Shisui was real—laugh too bright, snappy at times, too genuine to belong in a script.

And if they were real…then so is their death.

I pressed my fist against my mouth, swallowing hard.

I warned them. I warned them. I told Minato. I tried everything.

I risked T&I. I risked the clan. I risked everything.

And Minato listened. He believed me.

For the first time in this world, I felt relief. Like maybe I wasn't trapped in a story script. Like maybe I could change something.

But the night still came.

Minato died.

Kushina died.

Naruto became a jinchūriki.

The village blamed the Uchiha.

And my parents–my real, living parents–died alone.
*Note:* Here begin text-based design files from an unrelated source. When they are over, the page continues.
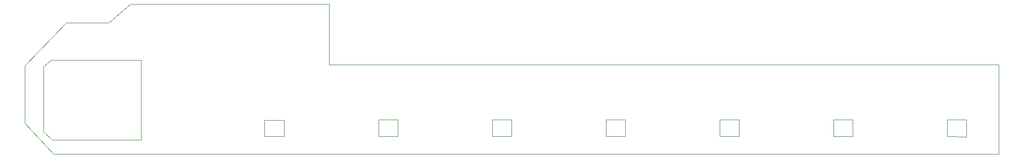
<source format=gbr>
%TF.GenerationSoftware,KiCad,Pcbnew,(5.1.6)-1*%
%TF.CreationDate,2022-02-11T00:07:08-06:00*%
%TF.ProjectId,Pikatea Macropad GB4,50696b61-7465-4612-904d-6163726f7061,rev?*%
%TF.SameCoordinates,Original*%
%TF.FileFunction,Profile,NP*%
%FSLAX46Y46*%
G04 Gerber Fmt 4.6, Leading zero omitted, Abs format (unit mm)*
G04 Created by KiCad (PCBNEW (5.1.6)-1) date 2022-02-11 00:07:08*
%MOMM*%
%LPD*%
G01*
G04 APERTURE LIST*
%TA.AperFunction,Profile*%
%ADD10C,0.050000*%
%TD*%
G04 APERTURE END LIST*
D10*
X246750000Y-111100000D02*
X243550000Y-111050000D01*
X246750000Y-108250000D02*
X246750000Y-111100000D01*
X243550000Y-108250000D02*
X246750000Y-108250000D01*
X243550000Y-111050000D02*
X243550000Y-108250000D01*
X227700000Y-108250000D02*
X224500000Y-108250000D01*
X227700000Y-111050000D02*
X227700000Y-108250000D01*
X224500000Y-111050000D02*
X227700000Y-111050000D01*
X224500000Y-108250000D02*
X224500000Y-111050000D01*
X208650000Y-108250000D02*
X205450000Y-108250000D01*
X208650000Y-111050000D02*
X208650000Y-108250000D01*
X205450000Y-111050000D02*
X208650000Y-111050000D01*
X205450000Y-108250000D02*
X205450000Y-111050000D01*
X186400000Y-108250000D02*
X186400000Y-111050000D01*
X189600000Y-108250000D02*
X186400000Y-108250000D01*
X189600000Y-111050000D02*
X189600000Y-108250000D01*
X186400000Y-111050000D02*
X189600000Y-111050000D01*
X170550000Y-108250000D02*
X167350000Y-108250000D01*
X170550000Y-111050000D02*
X170550000Y-108250000D01*
X167350000Y-111050000D02*
X170550000Y-111050000D01*
X167350000Y-108250000D02*
X167350000Y-111050000D01*
X151500000Y-108250000D02*
X148300000Y-108250000D01*
X151500000Y-111050000D02*
X151500000Y-108250000D01*
X148300000Y-111050000D02*
X151500000Y-111050000D01*
X148300000Y-108250000D02*
X148300000Y-111050000D01*
X252200000Y-99000000D02*
X252200000Y-114000000D01*
X132450000Y-108300000D02*
X129200000Y-108300000D01*
X132450000Y-111050000D02*
X132450000Y-108300000D01*
X129200000Y-111050000D02*
X132450000Y-111050000D01*
X129200000Y-108300000D02*
X129200000Y-111050000D01*
X92202000Y-99314000D02*
X93472000Y-98200000D01*
X140000000Y-88800000D02*
X140000000Y-99000000D01*
X140000000Y-99000000D02*
X252200000Y-99000000D01*
X103124000Y-92000000D02*
X106700000Y-88800000D01*
X96012000Y-92000000D02*
X103124000Y-92000000D01*
X89000000Y-99200000D02*
X96012000Y-92000000D01*
X89000000Y-108800000D02*
X93900000Y-114000000D01*
X93600000Y-111600000D02*
X108500000Y-111600000D01*
X92202000Y-110236000D02*
X93600000Y-111600000D01*
X92202000Y-99314000D02*
X92202000Y-110236000D01*
X108500000Y-98200000D02*
X93472000Y-98200000D01*
X108500000Y-111600000D02*
X108500000Y-98200000D01*
X140000000Y-88800000D02*
X106700000Y-88800000D01*
X89000000Y-99200000D02*
X89000000Y-108800000D01*
X252200000Y-114000000D02*
X93900000Y-114000000D01*
M02*

</source>
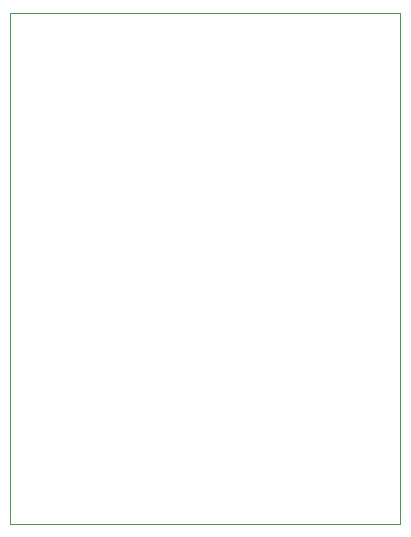
<source format=gbr>
%TF.GenerationSoftware,KiCad,Pcbnew,8.0.8*%
%TF.CreationDate,2025-02-07T23:38:38-07:00*%
%TF.ProjectId,Nitrox_Board,4e697472-6f78-45f4-926f-6172642e6b69,rev?*%
%TF.SameCoordinates,Original*%
%TF.FileFunction,Profile,NP*%
%FSLAX46Y46*%
G04 Gerber Fmt 4.6, Leading zero omitted, Abs format (unit mm)*
G04 Created by KiCad (PCBNEW 8.0.8) date 2025-02-07 23:38:38*
%MOMM*%
%LPD*%
G01*
G04 APERTURE LIST*
%TA.AperFunction,Profile*%
%ADD10C,0.100000*%
%TD*%
G04 APERTURE END LIST*
D10*
X139700000Y-58420000D02*
X172720000Y-58420000D01*
X172720000Y-101640000D01*
X139700000Y-101640000D01*
X139700000Y-58420000D01*
M02*

</source>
Nothing changed. Nothing I did mattered. Nothing I tried was enough

So I ran. Into training. Into bruises and blood and exhaustion. Into the only place where I felt like the weight wasn't crushing me.

Because when I'm moving – when I'm fighting – when my muscles scream loud enough

I don't have to think. I don't have to feel.

But then Shisui found me.

And everything I'd been holding back tore open at once.

A soft knock sounded from the doorway.

I jolted and pulled the blanket tighter around me without meaning to. My heart hammered until the voice followed.

"…Kuroha? Are you awake?"

Shisui. Of course.

The door slid open slowly, carefully, like he thought I might break from sudden movement. His hair was damp from rain, his cloak dripping quietly onto the floor.

When his eyes found mine, they softened.

"Hey," he said gently. "How are you feeling? Does it… hurt less now?"

I opened my mouth, but nothing came out at first.

He stepped closer – not too close, just enough to show he was there.

I exhaled shakily. "...Thank you," I whispered.

My voice cracked. "For yesterday. For… not letting me stay out there."

He smiled—small, tired, sad.

"You don't have to thank me for that."

I looked down at my hands, twisting the blanket between my fingers.

"…Can you tell me what happened?" I asked quietly.

"Outside. After I… after I passed out."

The rain filled the silence between us.